::: SUPPLIED MATERIAL

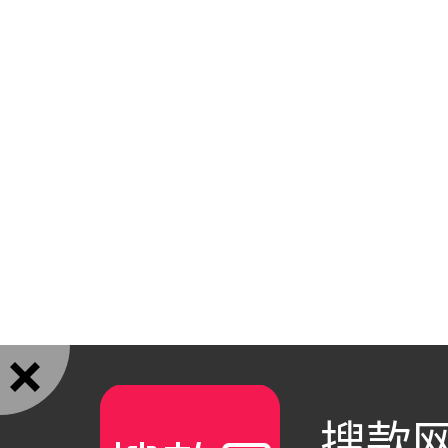

搜款网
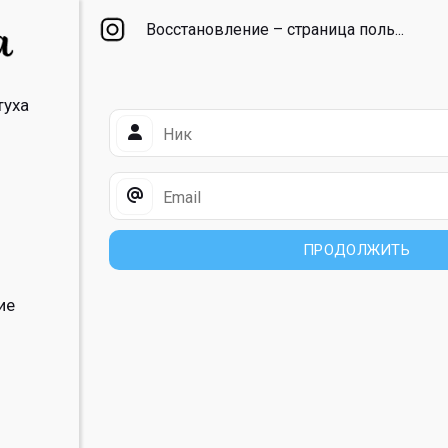
Восстановление – cтраница поль...
туха
ПРОДОЛЖИТЬ
ие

::::::

The expected output is every entry above, retyped exactly, with the pictures removed.

*RESULT FOR THIS EXERCISE*

搜款网
Восстановление – cтраница поль...
туха
ПРОДОЛЖИТЬ
ие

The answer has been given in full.